Cassowaries also occasionally eat small vertebrates, invertebrates, fungi and carrion (dead animals).
They breed when fruit is most abundant – from June to October. The female lays three to five large green eggs in a simple nest scraped in the ground and lined with leaves. Once she’s laid the eggs, the female leaves. The male then incubates the clutch for 50 days, raises and protects the chicks for about a year, and then chases them away. Cassowaries can live to 40 years in the wild.
Cassowaries make deep booming and rumbling noises, and hiss when threatened. For such a large bird, they’re quite elusive. Typically shy and solitary, they can become aggressive when threatened.

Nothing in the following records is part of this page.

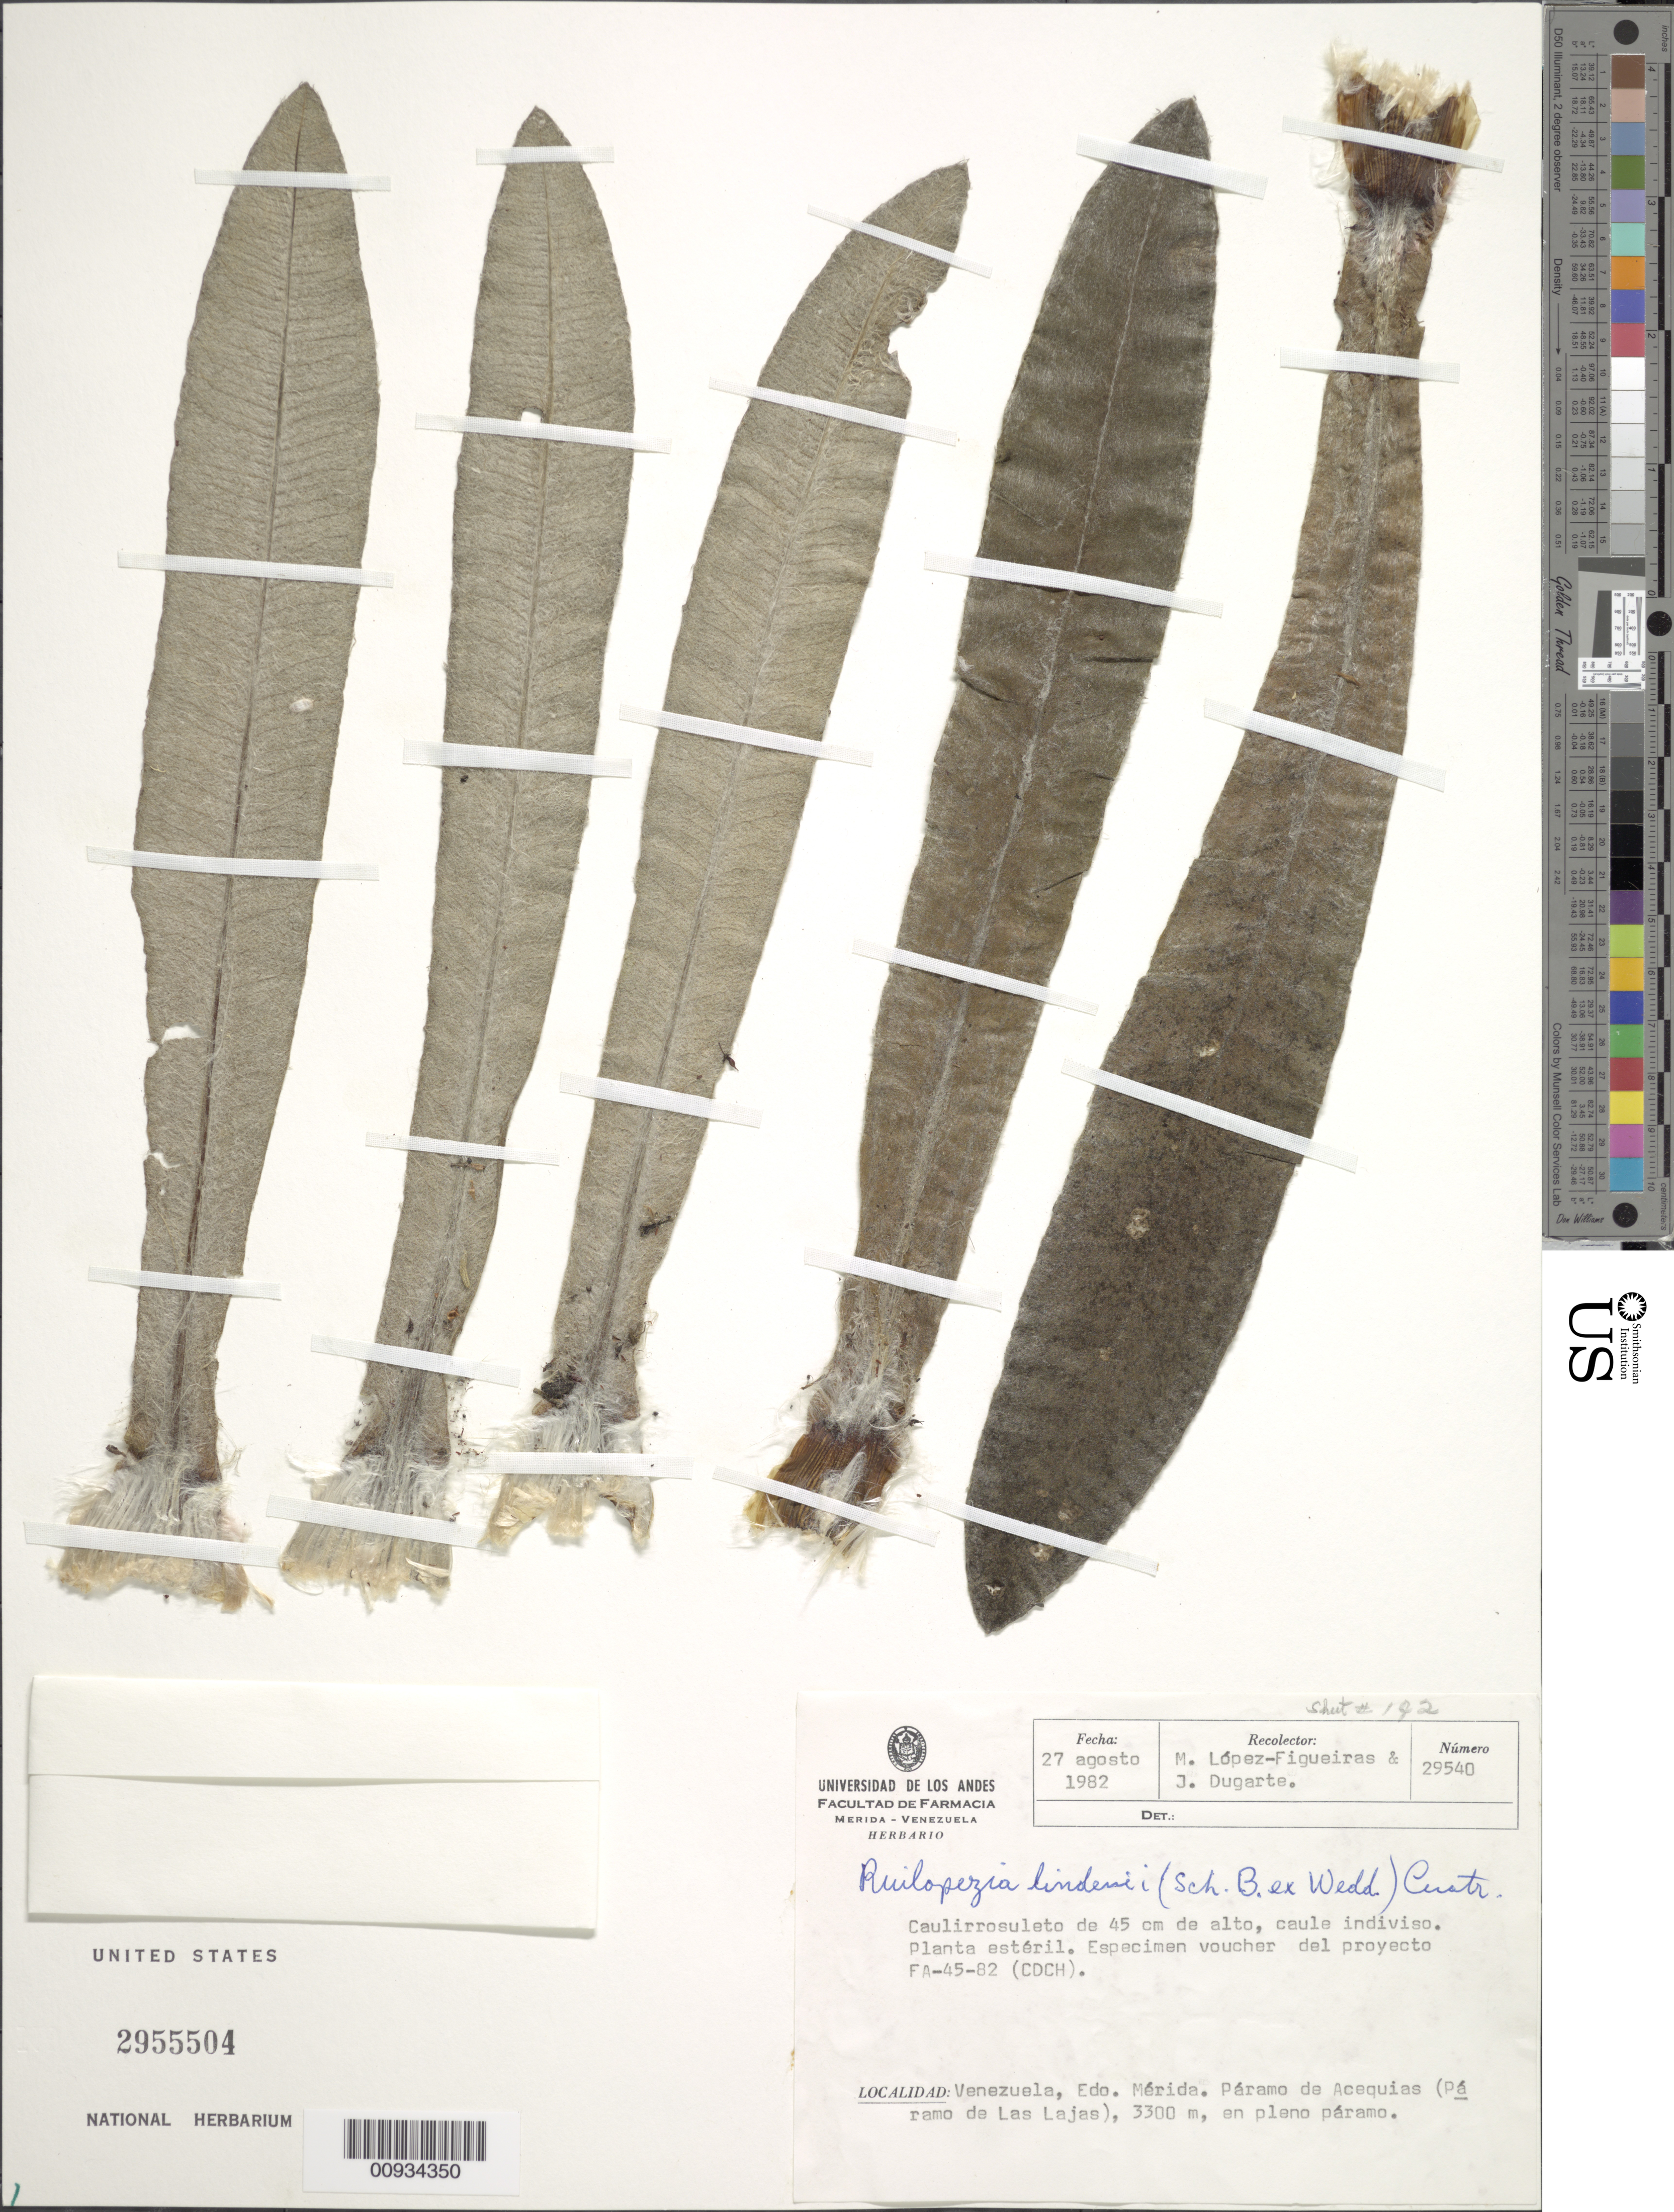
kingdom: Plantae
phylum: Tracheophyta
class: Magnoliopsida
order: Asterales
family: Asteraceae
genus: Ruilopezia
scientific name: Ruilopezia lindenii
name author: (Sch. Bip. ex Wedd.) Cuatrec.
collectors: M. López Figueiras & J. Dugarte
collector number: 29540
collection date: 1982-08-27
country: Venezuela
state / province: Mérida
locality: Páramo de Acequias. Páramo de Acequias (Páramo de Las Lajas), en pleno páramo.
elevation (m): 3300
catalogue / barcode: US 2955504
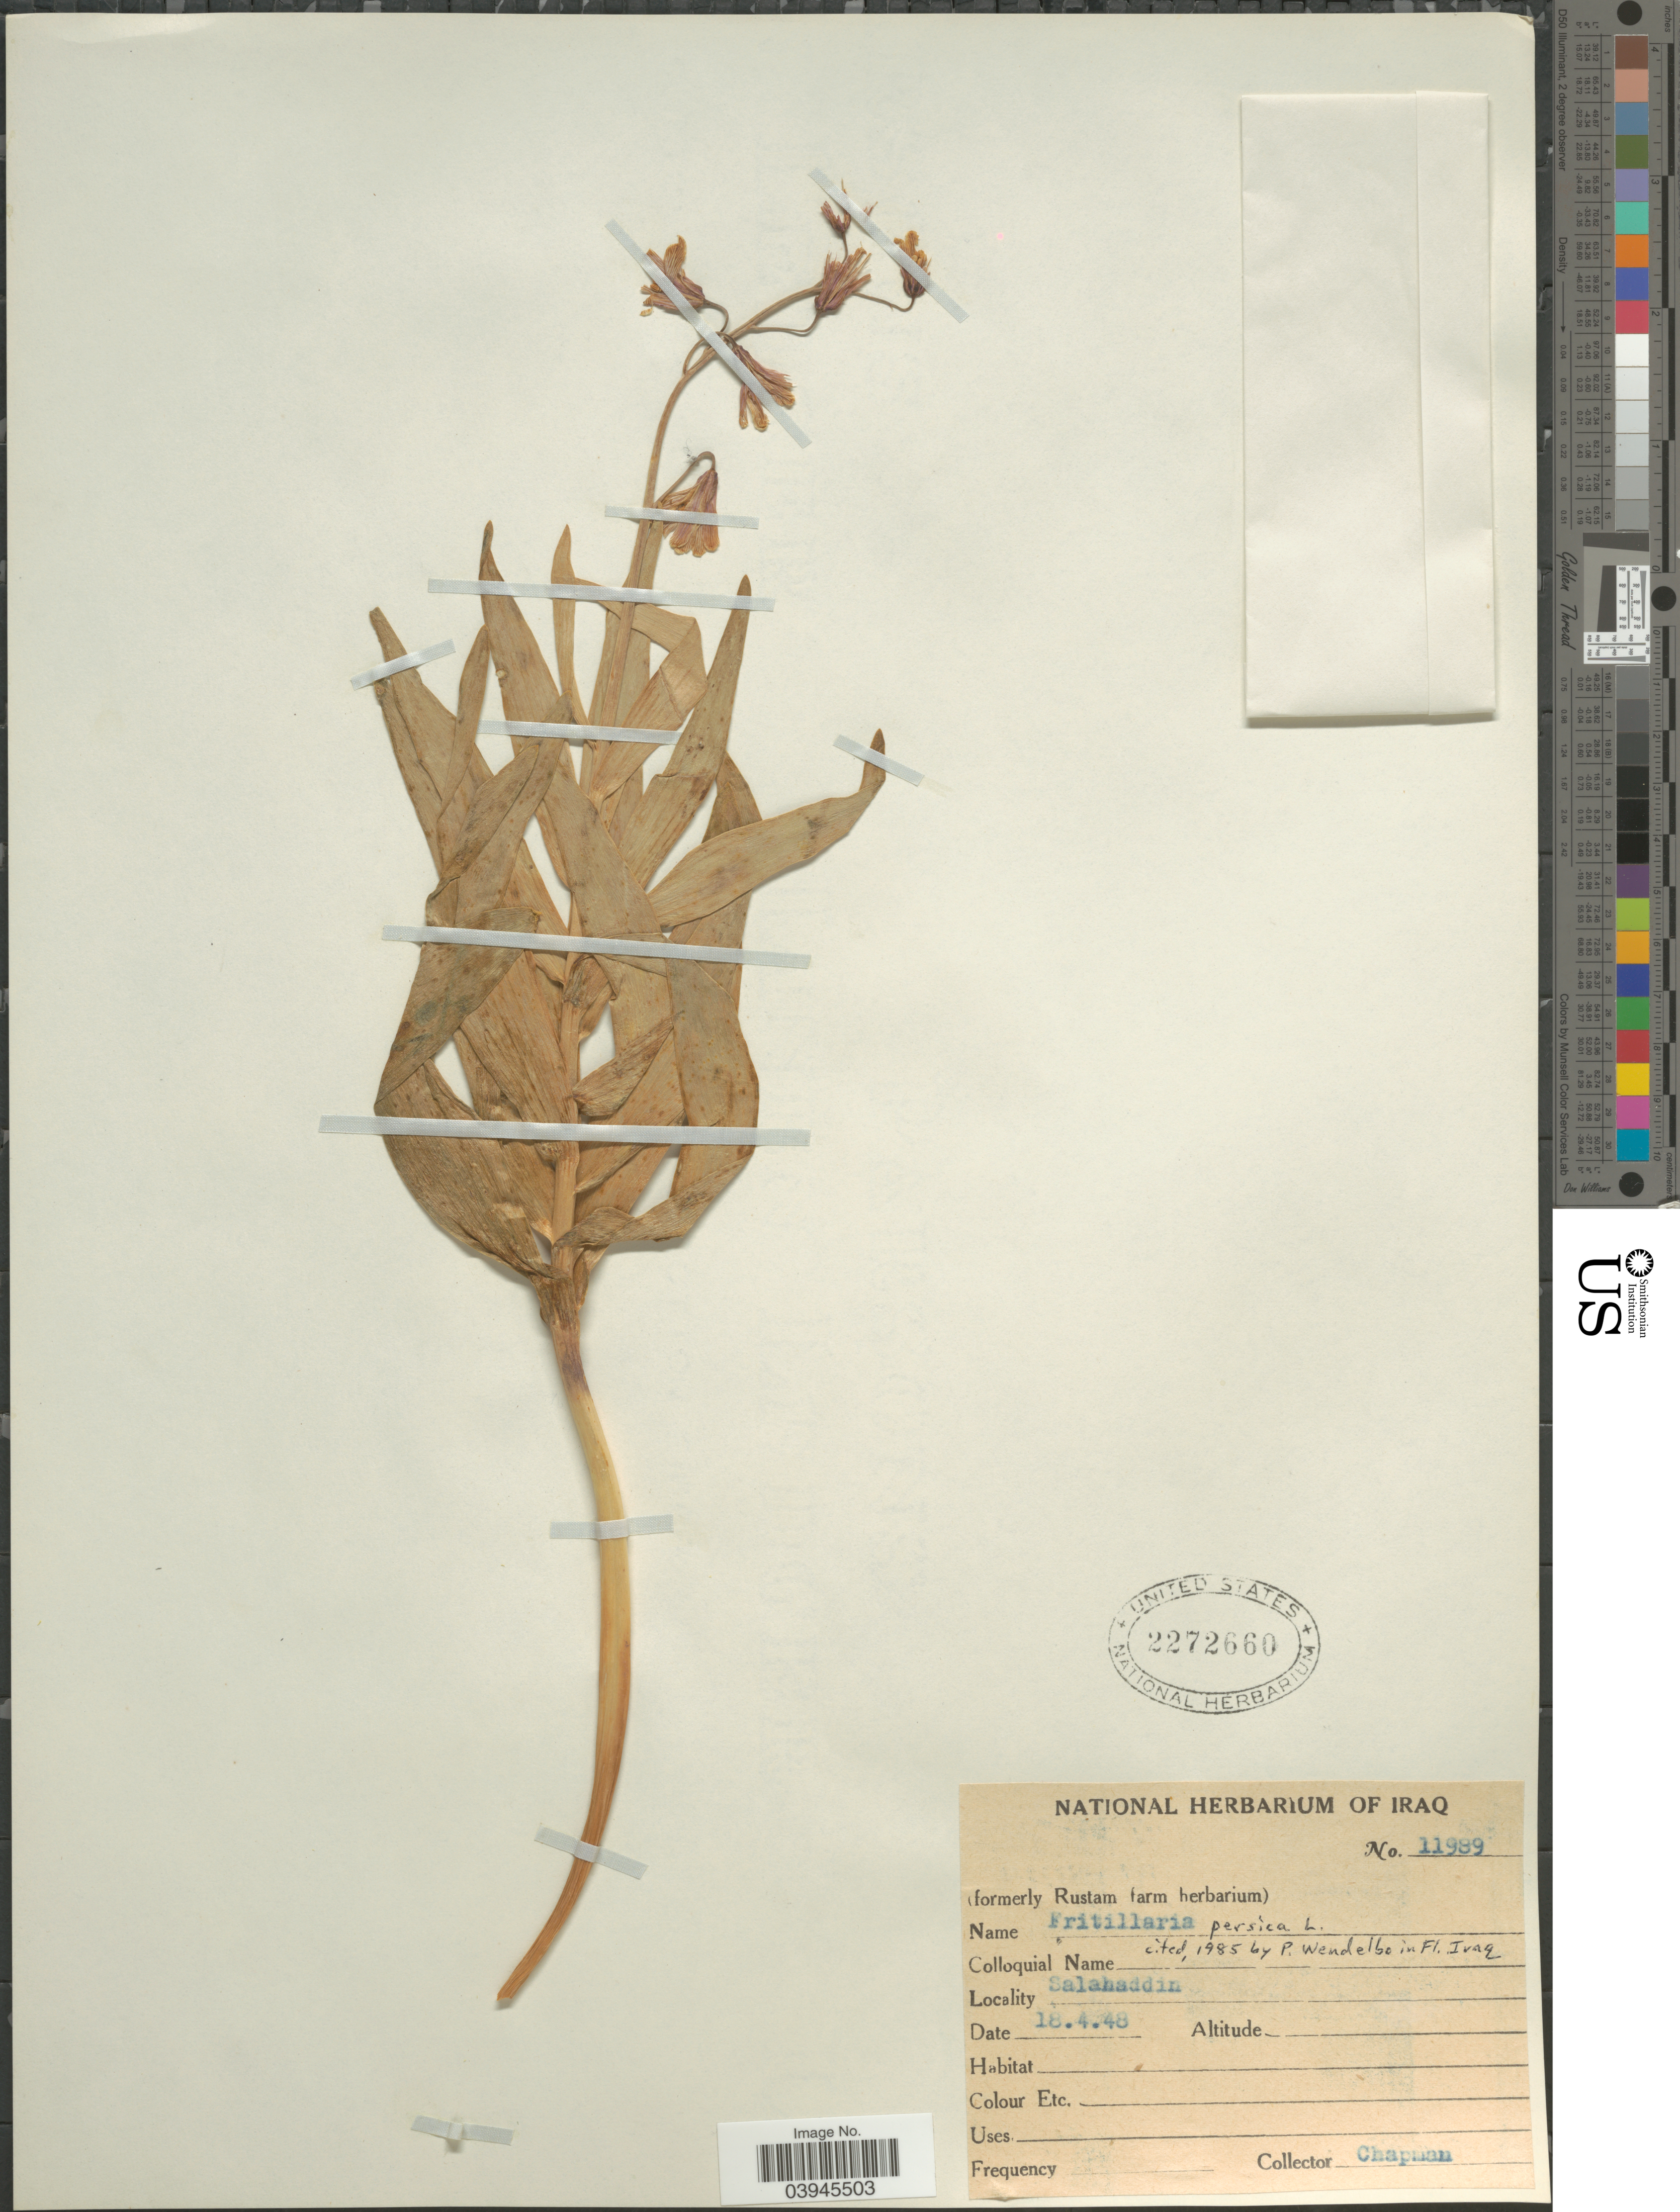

Each foot has three toes and the middle toe has a long claw up to 12cm in length. Normally used to scratch for food and to fight other birds, there have been very rare instances when cassowaries have inflicted serious injuries to people and pets. The majority of these incidents are due to cassowaries searching for food from people due to a shortage of foraging habitat.
Threats to Southern Cassowaries
Habitat destruction and fragmentation are the main causes of the cassowary’s dramatic decline. Land clearing for farming and urban development have greatly reduced their habitat. Cyclones in 2006 and 2011 also depleted their food sources and many birds died from starvation.
After cyclones cassowaries venture closer to human settlements, and this makes them more vulnerable to existing threats, especially dog attacks and collisions with vehicles. Road accidents are a large source of mortality. Finally, predation by feral pigs, and diseases such as tuberculosis, also affect their survival.